I’ve split my handmade Christmas gifts into a few posts (all with equally dodgy photos taken too late at night before my mad wrapping session).
This post involves burning cork.
For two of my sisters and their families, I made these pyrographied (is that even a word?!) coasters as part of their presents.
These are cork coasters from Ikea which annoyingly are too soft to use graphite transfer paper on. So I had to cut out each of my printed out template letters (EcuyerDAX font) and draw round them with pencil before burning. The cork obviously was quicker to burn that wood, but it didn’t burn so quickly that it was hard to control, as I feared it might be. Also, the divots in the cork didn’t really cause a problem, so altogether, I was just worrying for no good reason beforehand! You can see where I messed up the meant-to-be horizontal lines on the first ‘S’ and I just noticed there totally should be a line through the tail bubble of the ‘J’. Oh well. I totally love them, even if they are slightly flimsy.
After I finished my parent’s wedding anniversary chopping board, I had a bit of a pyrography bug, and made something similar for my sister and brother-in-law.
This time I used a what was labelled as a frame, size 11.5cm x 8mm thick, with a curly screw hook (that’s it’s technical name!) and twine loop, but I can’t find anything similar on google or ebay, which would probably suggest I’m using the wrong search terms. It was in the section with the other wooden items for decoupage and crafting in Trago Mills, and was a bargainous price, no joke. I originally was going to edit my original graphic with new names and date, but then decided it would be just as easy to start again, this time making it the right size from the start. It was definitely much quicker this time around.
Due to the lip on the frame, I cut a circle of graphite paper to fit inside the ring, and traced on the design as before.This wood was much easier to burn, although that also presented problems with having to avoid burn spots if I held the pen too long in one place. Despite making an effort to avoid the lip, I managed to get too close once and the heat from the pen barrel made a burn mark. I tried to sandpaper it off, but although it made it less obvious, it was still visible. My white acrylic paint had run out so I grabbed some oil paint, and then wondered why it still hadn’t dried days later. Duh.
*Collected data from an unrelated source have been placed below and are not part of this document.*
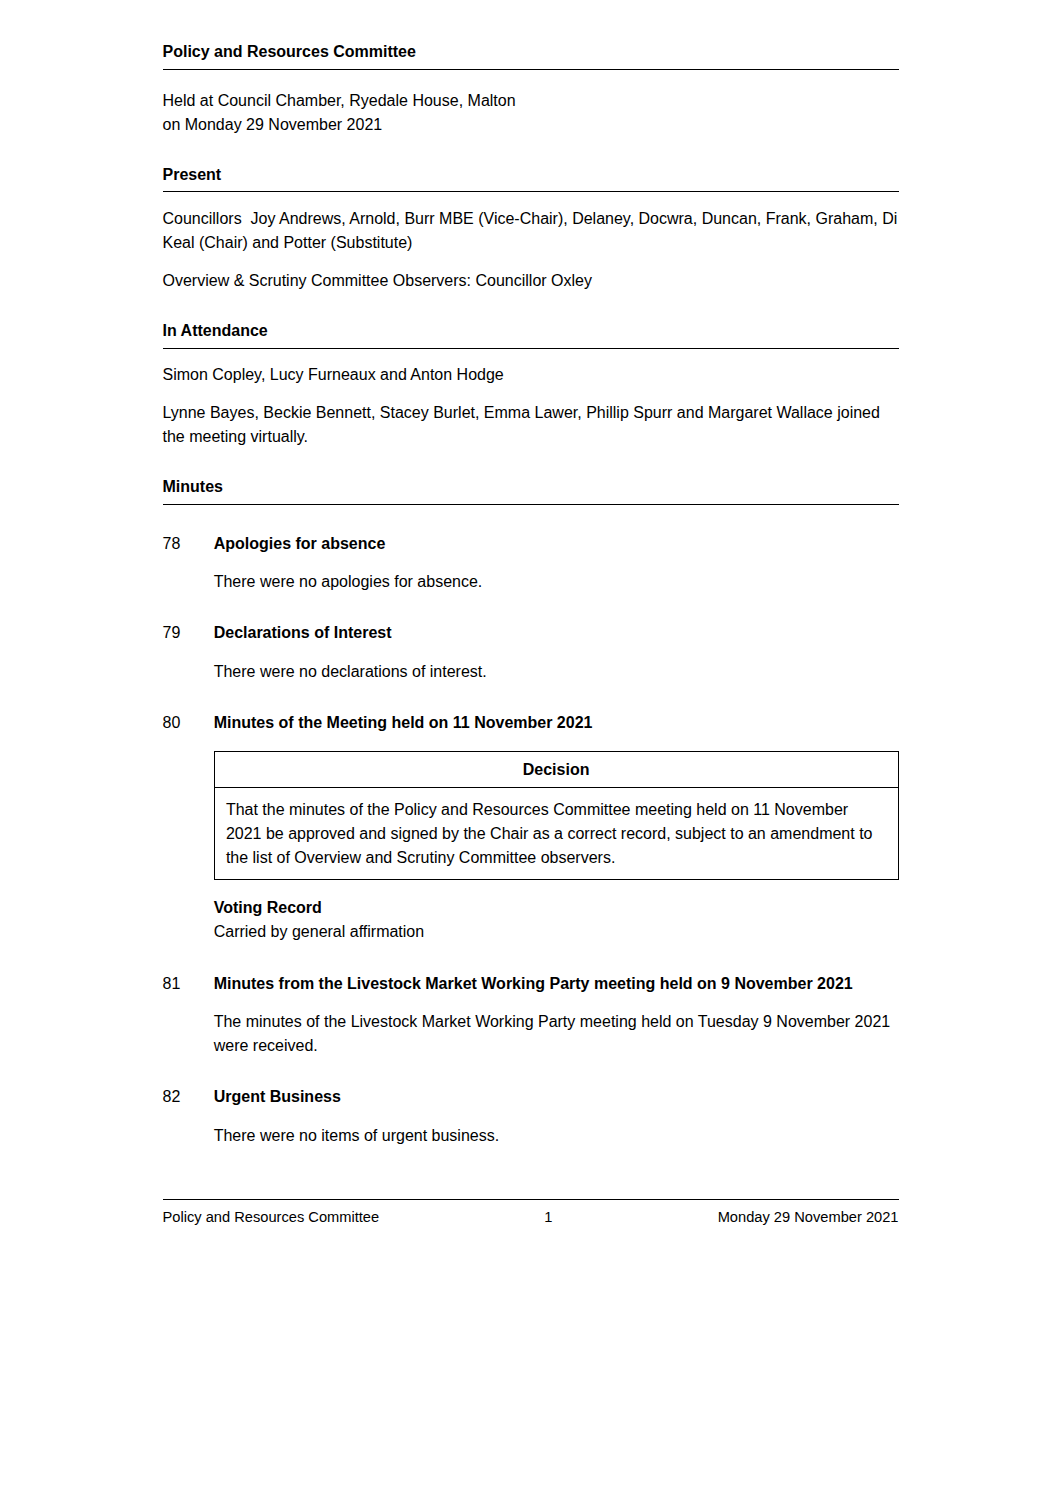Policy and Resources Committee
Held at Council Chamber, Ryedale House, Malton
on Monday 29 November 2021
Present
Councillors Joy Andrews, Arnold, Burr MBE (Vice-Chair), Delaney, Docwra, Duncan, Frank, Graham, Di Keal (Chair) and Potter (Substitute)
Overview & Scrutiny Committee Observers: Councillor Oxley
In Attendance
Simon Copley, Lucy Furneaux and Anton Hodge
Lynne Bayes, Beckie Bennett, Stacey Burlet, Emma Lawer, Phillip Spurr and Margaret Wallace joined the meeting virtually.
Minutes
78
Apologies for absence
There were no apologies for absence.
79
Declarations of Interest
There were no declarations of interest.
80
Minutes of the Meeting held on 11 November 2021
Decision
That the minutes of the Policy and Resources Committee meeting held on 11 November 2021 be approved and signed by the Chair as a correct record, subject to an amendment to the list of Overview and Scrutiny Committee observers.
Voting Record
Carried by general affirmation
81
Minutes from the Livestock Market Working Party meeting held on 9 November 2021
The minutes of the Livestock Market Working Party meeting held on Tuesday 9 November 2021 were received.
82
Urgent Business
There were no items of urgent business.
Policy and Resources Committee 1 Monday 29 November 2021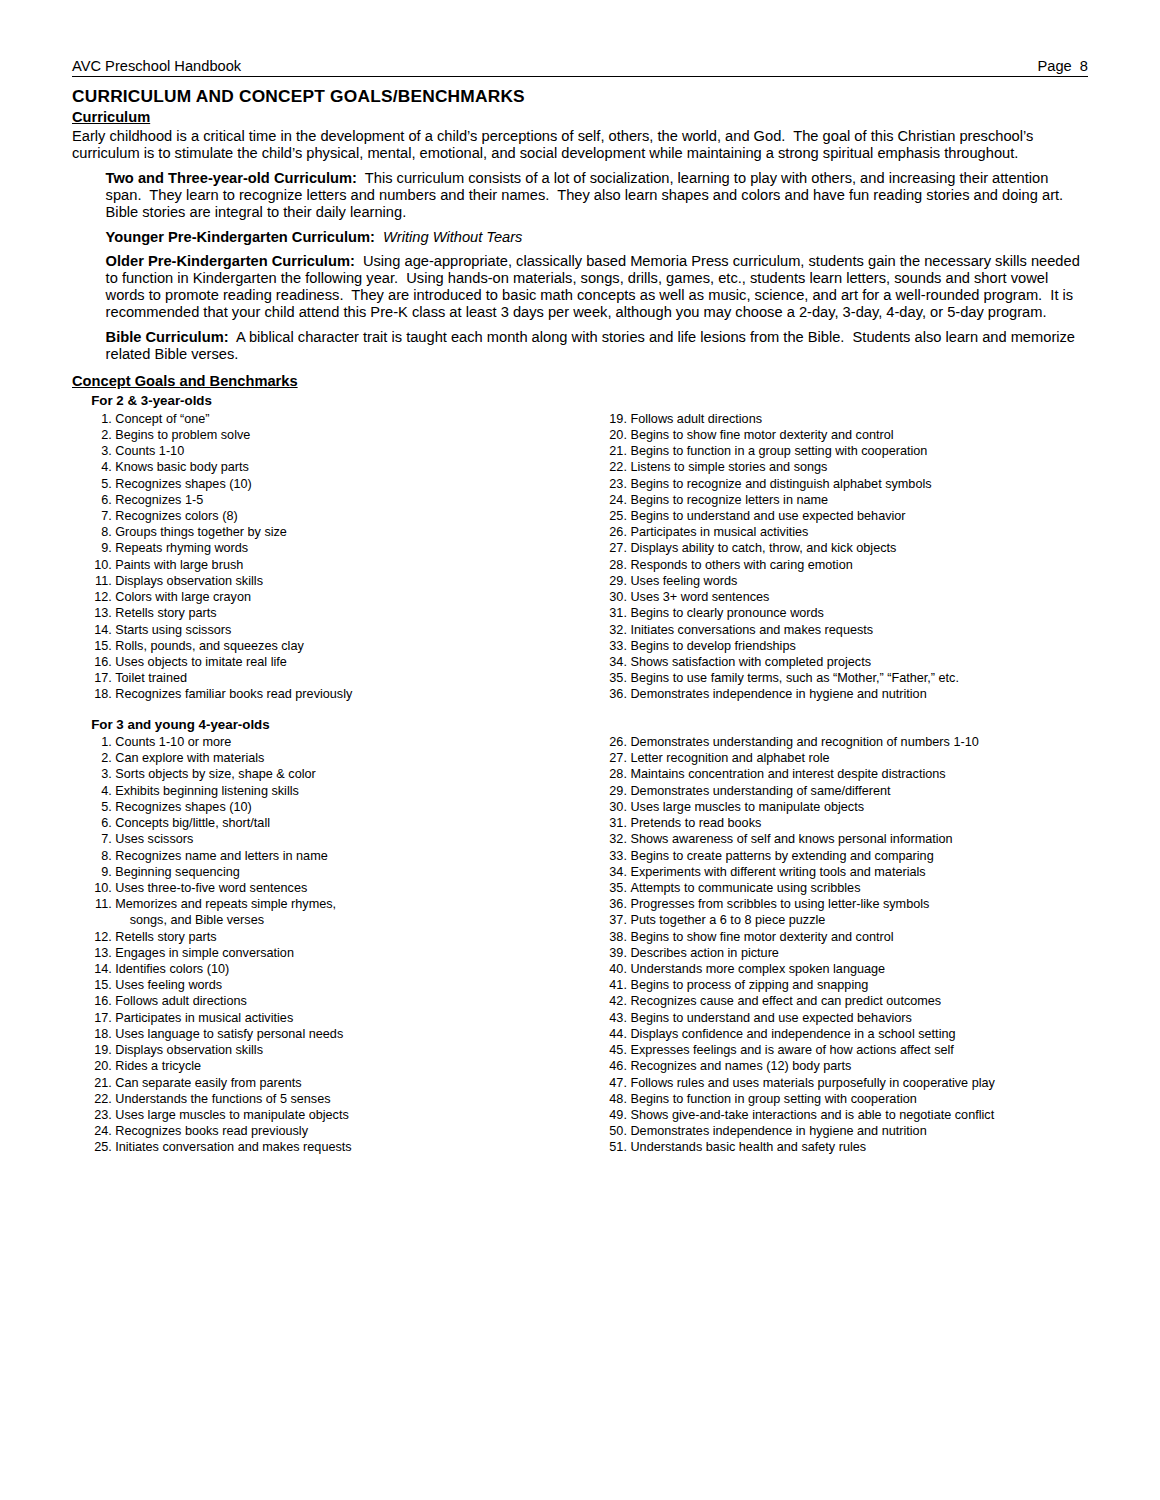AVC Preschool Handbook Page 8
CURRICULUM AND CONCEPT GOALS/BENCHMARKS
Curriculum
Early childhood is a critical time in the development of a child’s perceptions of self, others, the world, and God. The goal of this Christian preschool’s curriculum is to stimulate the child’s physical, mental, emotional, and social development while maintaining a strong spiritual emphasis throughout.
Two and Three-year-old Curriculum: This curriculum consists of a lot of socialization, learning to play with others, and increasing their attention span. They learn to recognize letters and numbers and their names. They also learn shapes and colors and have fun reading stories and doing art. Bible stories are integral to their daily learning.
Younger Pre-Kindergarten Curriculum: Writing Without Tears
Older Pre-Kindergarten Curriculum: Using age-appropriate, classically based Memoria Press curriculum, students gain the necessary skills needed to function in Kindergarten the following year. Using hands-on materials, songs, drills, games, etc., students learn letters, sounds and short vowel words to promote reading readiness. They are introduced to basic math concepts as well as music, science, and art for a well-rounded program. It is recommended that your child attend this Pre-K class at least 3 days per week, although you may choose a 2-day, 3-day, 4-day, or 5-day program.
Bible Curriculum: A biblical character trait is taught each month along with stories and life lesions from the Bible. Students also learn and memorize related Bible verses.
Concept Goals and Benchmarks
For 2 & 3-year-olds
Concept of “one”
Begins to problem solve
Counts 1-10
Knows basic body parts
Recognizes shapes (10)
Recognizes 1-5
Recognizes colors (8)
Groups things together by size
Repeats rhyming words
Paints with large brush
Displays observation skills
Colors with large crayon
Retells story parts
Starts using scissors
Rolls, pounds, and squeezes clay
Uses objects to imitate real life
Toilet trained
Recognizes familiar books read previously
Follows adult directions
Begins to show fine motor dexterity and control
Begins to function in a group setting with cooperation
Listens to simple stories and songs
Begins to recognize and distinguish alphabet symbols
Begins to recognize letters in name
Begins to understand and use expected behavior
Participates in musical activities
Displays ability to catch, throw, and kick objects
Responds to others with caring emotion
Uses feeling words
Uses 3+ word sentences
Begins to clearly pronounce words
Initiates conversations and makes requests
Begins to develop friendships
Shows satisfaction with completed projects
Begins to use family terms, such as “Mother,” “Father,” etc.
Demonstrates independence in hygiene and nutrition
For 3 and young 4-year-olds
Counts 1-10 or more
Can explore with materials
Sorts objects by size, shape & color
Exhibits beginning listening skills
Recognizes shapes (10)
Concepts big/little, short/tall
Uses scissors
Recognizes name and letters in name
Beginning sequencing
Uses three-to-five word sentences
Memorizes and repeats simple rhymes,songs, and Bible verses
Retells story parts
Engages in simple conversation
Identifies colors (10)
Uses feeling words
Follows adult directions
Participates in musical activities
Uses language to satisfy personal needs
Displays observation skills
Rides a tricycle
Can separate easily from parents
Understands the functions of 5 senses
Uses large muscles to manipulate objects
Recognizes books read previously
Initiates conversation and makes requests
Demonstrates understanding and recognition of numbers 1-10
Letter recognition and alphabet role
Maintains concentration and interest despite distractions
Demonstrates understanding of same/different
Uses large muscles to manipulate objects
Pretends to read books
Shows awareness of self and knows personal information
Begins to create patterns by extending and comparing
Experiments with different writing tools and materials
Attempts to communicate using scribbles
Progresses from scribbles to using letter-like symbols
Puts together a 6 to 8 piece puzzle
Begins to show fine motor dexterity and control
Describes action in picture
Understands more complex spoken language
Begins to process of zipping and snapping
Recognizes cause and effect and can predict outcomes
Begins to understand and use expected behaviors
Displays confidence and independence in a school setting
Expresses feelings and is aware of how actions affect self
Recognizes and names (12) body parts
Follows rules and uses materials purposefully in cooperative play
Begins to function in group setting with cooperation
Shows give-and-take interactions and is able to negotiate conflict
Demonstrates independence in hygiene and nutrition
Understands basic health and safety rules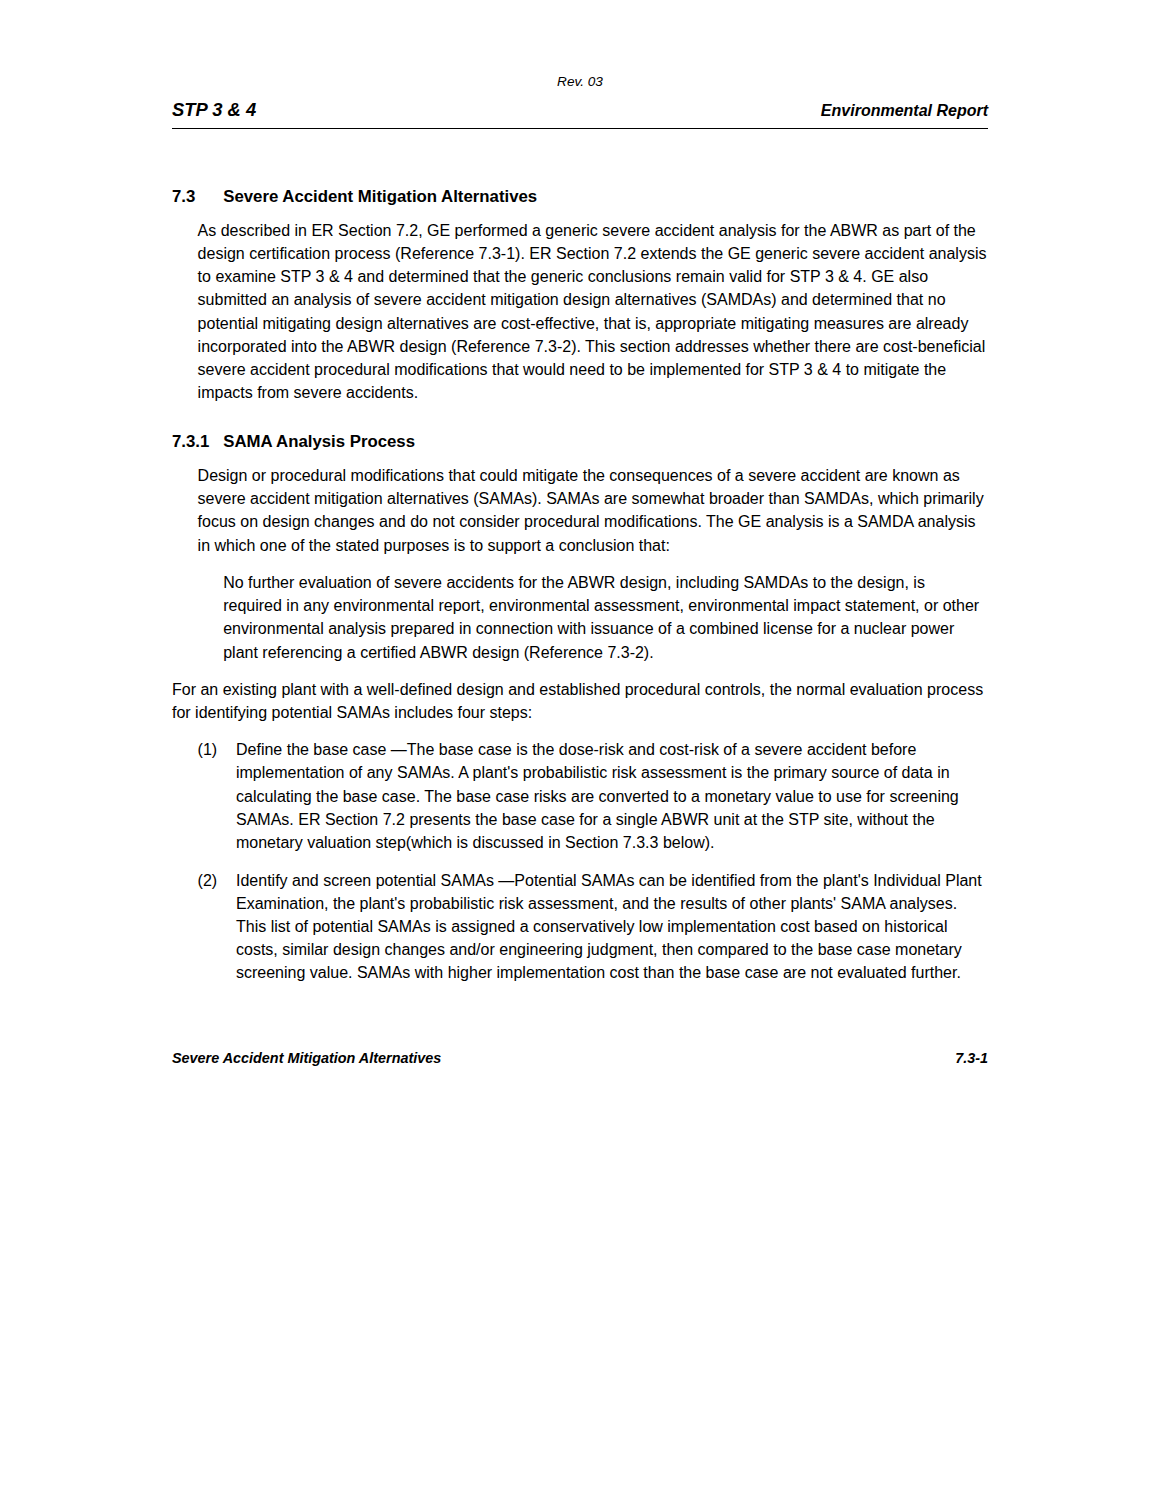Rev. 03
STP 3 & 4 Environmental Report
7.3 Severe Accident Mitigation Alternatives
As described in ER Section 7.2, GE performed a generic severe accident analysis for the ABWR as part of the design certification process (Reference 7.3-1). ER Section 7.2 extends the GE generic severe accident analysis to examine STP 3 & 4 and determined that the generic conclusions remain valid for STP 3 & 4. GE also submitted an analysis of severe accident mitigation design alternatives (SAMDAs) and determined that no potential mitigating design alternatives are cost-effective, that is, appropriate mitigating measures are already incorporated into the ABWR design (Reference 7.3-2). This section addresses whether there are cost-beneficial severe accident procedural modifications that would need to be implemented for STP 3 & 4 to mitigate the impacts from severe accidents.
7.3.1 SAMA Analysis Process
Design or procedural modifications that could mitigate the consequences of a severe accident are known as severe accident mitigation alternatives (SAMAs). SAMAs are somewhat broader than SAMDAs, which primarily focus on design changes and do not consider procedural modifications. The GE analysis is a SAMDA analysis in which one of the stated purposes is to support a conclusion that:
No further evaluation of severe accidents for the ABWR design, including SAMDAs to the design, is required in any environmental report, environmental assessment, environmental impact statement, or other environmental analysis prepared in connection with issuance of a combined license for a nuclear power plant referencing a certified ABWR design (Reference 7.3-2).
For an existing plant with a well-defined design and established procedural controls, the normal evaluation process for identifying potential SAMAs includes four steps:
(1) Define the base case —The base case is the dose-risk and cost-risk of a severe accident before implementation of any SAMAs. A plant's probabilistic risk assessment is the primary source of data in calculating the base case. The base case risks are converted to a monetary value to use for screening SAMAs. ER Section 7.2 presents the base case for a single ABWR unit at the STP site, without the monetary valuation step(which is discussed in Section 7.3.3 below).
(2) Identify and screen potential SAMAs —Potential SAMAs can be identified from the plant's Individual Plant Examination, the plant's probabilistic risk assessment, and the results of other plants' SAMA analyses. This list of potential SAMAs is assigned a conservatively low implementation cost based on historical costs, similar design changes and/or engineering judgment, then compared to the base case monetary screening value. SAMAs with higher implementation cost than the base case are not evaluated further.
Severe Accident Mitigation Alternatives 7.3-1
So, the oil paint got wiped off, leaving a slightly paler edge, and that burn is still visible, grrr.
I’m happy the result and as a bonus, it’s light enough to be held up by some tape (classy!) so they don’t have to bother with nails in their rental until their house hunt is successful.
My parents celebrated their 32nd wedding anniversary this week, and although we don’t normally do presents for anniversaries, I thought it’d be a good excuse to bring out my pyrography pen, plus it seems to be a lot easier to think of gifts rather than something to burn for myself.
So, after a bit of googling for inspiration, I attempted to create a design in GIMP (too much brain power required), Paint (too simplistic) and Inkscape (first time I’d used it so too much effort to figure it out), before finally using OpenOffice Draw. I didn’t think about sizing until I’d virtually finished, so ended up having to export as a PDF from Draw, convert to a jpeg in GIMP then copy, paste and resize back in Draw.I printed out my design, then used a sheet of this graphite paper I’d found the day before at Trago Mills for £1.25 to transfer it onto the chopping board, which was way easier and produced a better transfer than my previous DIY graphite paper. I also used a ruler on any straight lines to hopefully prevent wobbliness.The pyrography took longer than I thought, as everything but the crosshatching had to be outlined then filled in, but I’m pretty impressed with the results! I ended up not burning the two horizontal lines as I liked it without and thought I might be pushing my luck to get two perfectly straight, long lines! I totally didn’t pay attention to the grain of the wood until I’d finished, which is now super annoying.
Anyway, congratulations Mum & Dad, 32 years and 7 children is a rarity these days! May there be many more happy years to come (and no doubt more grandchildren!).